When performing an action on large filesets or large numbers of filesets, we must be able to distribute load across multiple servers to insure performant operation. This is true for internal consumers, but perhaps this function should be offloaded to a distributed application for external consumers.
For example, 10,000 filesets are to be replicated independently. A changelog per fileset may not scale well, and instead we may need a scalable algorithm to find the results for each fileset from a global changelog.
It may be useful to have a per-fileset changelog maintained for audit or replication purposes. A fileset-specific changelog could be used to provide migration/replication-related events specific to the fileset to migration agents. The agents would then use this information e.g. to abort / commence copying a file.
However, maintaining a per-fileset changelog may not scale. At some point, it make make more sense to process a common global changelog.
A file may be part of multiple filesets. A type 2 fileset may implicitly include other type 2 filesets. Operations on a file should affect all filesets it belongs to, and vice-versa.
The user API for filesets should include the following functionality:
- Start a new fileset
- Add items to a fileset
- Remove items from a fileset
- Delete a fileset
- Initiate activity of an internal consumer (e.g. migrate fileset bunny from poolA to poolB)
- Provide client access to a fileset (see Client Access below)
Fileset enumeration should be handled in two ways:
- Type 1. An explicit enumeration of files or directories. Files within directories are not included in the fileset unless explicitly listed as well.
- Type 2. Inclusive file trees. All files / subdirectories below enumerated directories are included in the fileset.
We should have provision for using both types of filesets. In fact, with some per-entry flags, we can define "mixed" filesets including both of the above (each entry in a fileset may be type 1 (flat=single file) or type 2 (tree). Perhaps a 3rd type; "not_included" would be a useful definition as well, to specifically exclude a particular subdirectory from a type 2 fileset.
Permanent fileset definitions would probably be stored on the MDT (as opposed to the MGS) for scalability and namespace-related locking.
The UI for maintaining filesets might reasonably be run through lfs similar to pools:
- lfs fileset_new <fileset name> Define a new fileset
- lfs fileset_add <fileset name> <options> <filename1> <filename2> ... Add the named files to the fileset; define type 1 or type 2
- lfs fileset_remove <fileset name> <filename> Remove the named file from the fileset
- lfs fileset_destroy <fileset name> Remove the definition of the fileset
For arbitrary user access to the files in a fileset, a mechanism like mount(8) seems like it would provide a clear, simple way to retrieve a fileset. (Command format might be "mount -t lustre mgs://fsname/fileset mntpt")
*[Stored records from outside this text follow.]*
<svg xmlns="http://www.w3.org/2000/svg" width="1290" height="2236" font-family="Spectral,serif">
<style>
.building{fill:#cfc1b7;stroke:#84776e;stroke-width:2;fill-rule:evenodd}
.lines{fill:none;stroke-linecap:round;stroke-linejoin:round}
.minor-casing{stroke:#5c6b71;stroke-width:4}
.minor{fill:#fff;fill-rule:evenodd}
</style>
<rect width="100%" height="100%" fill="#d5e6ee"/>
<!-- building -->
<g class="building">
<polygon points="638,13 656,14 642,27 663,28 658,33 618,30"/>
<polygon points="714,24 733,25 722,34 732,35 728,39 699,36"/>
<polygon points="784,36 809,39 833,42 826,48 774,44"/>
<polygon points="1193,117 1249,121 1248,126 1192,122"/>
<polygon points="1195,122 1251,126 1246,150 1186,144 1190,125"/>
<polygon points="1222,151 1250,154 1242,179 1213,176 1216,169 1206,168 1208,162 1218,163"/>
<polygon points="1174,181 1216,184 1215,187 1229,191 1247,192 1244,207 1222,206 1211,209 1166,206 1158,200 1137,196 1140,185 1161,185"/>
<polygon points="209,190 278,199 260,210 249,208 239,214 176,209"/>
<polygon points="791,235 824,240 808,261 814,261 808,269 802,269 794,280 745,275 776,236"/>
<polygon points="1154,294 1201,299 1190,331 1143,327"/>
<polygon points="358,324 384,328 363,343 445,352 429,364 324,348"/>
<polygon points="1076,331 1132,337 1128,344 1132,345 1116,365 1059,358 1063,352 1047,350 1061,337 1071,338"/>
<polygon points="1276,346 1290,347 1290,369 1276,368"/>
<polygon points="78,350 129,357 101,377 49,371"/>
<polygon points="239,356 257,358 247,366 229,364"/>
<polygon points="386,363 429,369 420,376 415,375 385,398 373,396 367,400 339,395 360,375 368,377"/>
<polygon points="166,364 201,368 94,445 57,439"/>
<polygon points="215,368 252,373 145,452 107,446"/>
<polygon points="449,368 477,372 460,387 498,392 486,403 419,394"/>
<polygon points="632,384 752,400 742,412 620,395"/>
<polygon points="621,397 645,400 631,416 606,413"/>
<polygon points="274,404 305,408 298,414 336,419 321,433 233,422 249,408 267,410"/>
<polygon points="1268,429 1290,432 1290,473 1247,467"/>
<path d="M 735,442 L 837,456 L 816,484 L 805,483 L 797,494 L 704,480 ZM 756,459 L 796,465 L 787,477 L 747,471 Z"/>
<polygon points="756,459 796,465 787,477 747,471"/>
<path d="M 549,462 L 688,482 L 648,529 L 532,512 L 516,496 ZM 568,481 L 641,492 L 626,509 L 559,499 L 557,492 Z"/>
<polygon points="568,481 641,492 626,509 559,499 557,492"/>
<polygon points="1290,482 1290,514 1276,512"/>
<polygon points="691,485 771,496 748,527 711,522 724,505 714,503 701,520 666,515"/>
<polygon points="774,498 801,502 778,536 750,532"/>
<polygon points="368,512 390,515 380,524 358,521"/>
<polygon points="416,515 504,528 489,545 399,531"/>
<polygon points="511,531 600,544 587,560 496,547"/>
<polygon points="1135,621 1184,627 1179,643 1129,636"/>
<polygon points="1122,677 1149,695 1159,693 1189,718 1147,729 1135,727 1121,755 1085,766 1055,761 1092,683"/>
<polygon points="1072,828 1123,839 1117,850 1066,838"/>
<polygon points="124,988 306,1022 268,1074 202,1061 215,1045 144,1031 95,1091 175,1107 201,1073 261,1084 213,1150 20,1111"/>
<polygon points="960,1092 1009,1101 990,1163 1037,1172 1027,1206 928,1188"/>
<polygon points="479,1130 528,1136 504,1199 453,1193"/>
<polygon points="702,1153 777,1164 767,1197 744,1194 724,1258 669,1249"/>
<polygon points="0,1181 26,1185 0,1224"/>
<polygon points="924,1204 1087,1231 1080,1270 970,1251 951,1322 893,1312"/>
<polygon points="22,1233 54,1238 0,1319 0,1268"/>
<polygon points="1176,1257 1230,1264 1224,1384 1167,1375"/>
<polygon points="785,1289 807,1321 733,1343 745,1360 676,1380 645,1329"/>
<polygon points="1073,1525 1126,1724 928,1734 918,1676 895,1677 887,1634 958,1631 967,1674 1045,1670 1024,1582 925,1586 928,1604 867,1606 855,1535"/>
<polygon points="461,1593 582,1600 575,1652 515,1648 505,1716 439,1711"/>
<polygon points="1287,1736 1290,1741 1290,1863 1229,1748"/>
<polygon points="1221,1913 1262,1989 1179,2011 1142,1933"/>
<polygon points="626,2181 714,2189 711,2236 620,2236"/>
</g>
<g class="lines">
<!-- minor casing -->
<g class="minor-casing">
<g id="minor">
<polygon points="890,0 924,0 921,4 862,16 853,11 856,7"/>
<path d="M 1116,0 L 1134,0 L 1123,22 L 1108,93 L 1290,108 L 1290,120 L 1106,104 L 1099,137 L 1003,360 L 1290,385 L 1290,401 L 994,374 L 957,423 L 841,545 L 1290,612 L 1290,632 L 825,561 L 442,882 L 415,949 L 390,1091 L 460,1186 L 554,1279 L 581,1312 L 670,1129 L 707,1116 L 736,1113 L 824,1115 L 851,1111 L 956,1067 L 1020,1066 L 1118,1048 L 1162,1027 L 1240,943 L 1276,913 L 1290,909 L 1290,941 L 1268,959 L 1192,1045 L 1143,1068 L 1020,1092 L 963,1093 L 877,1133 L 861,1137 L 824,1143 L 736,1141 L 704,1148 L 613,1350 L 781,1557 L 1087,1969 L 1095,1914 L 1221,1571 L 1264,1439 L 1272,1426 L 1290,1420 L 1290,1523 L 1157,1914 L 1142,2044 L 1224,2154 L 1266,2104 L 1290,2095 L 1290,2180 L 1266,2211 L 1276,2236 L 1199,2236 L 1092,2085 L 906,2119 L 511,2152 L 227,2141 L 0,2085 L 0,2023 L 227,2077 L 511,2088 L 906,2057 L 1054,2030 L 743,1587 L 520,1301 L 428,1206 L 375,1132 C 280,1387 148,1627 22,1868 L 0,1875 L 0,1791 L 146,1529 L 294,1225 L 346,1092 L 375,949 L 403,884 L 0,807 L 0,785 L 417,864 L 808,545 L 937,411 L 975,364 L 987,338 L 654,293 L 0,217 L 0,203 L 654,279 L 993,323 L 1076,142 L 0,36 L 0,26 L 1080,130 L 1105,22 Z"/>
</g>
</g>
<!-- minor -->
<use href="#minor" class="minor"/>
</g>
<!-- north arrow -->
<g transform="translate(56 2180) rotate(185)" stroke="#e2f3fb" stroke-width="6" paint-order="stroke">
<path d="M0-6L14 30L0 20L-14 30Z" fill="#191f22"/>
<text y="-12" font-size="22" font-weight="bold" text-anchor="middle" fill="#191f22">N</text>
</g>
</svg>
For type 1 filesets, a hierarchical namespace defined by the files and directories in the fileset would be constructed locally. Directories would all be read/execute-only; a client cannot add new entries into the fileset by creating files in the fileset hierarchy. Regular files would keep their normal access permissions.
For type 2 filesets, the mount point would act exactly like a subtree of the full lustre fs.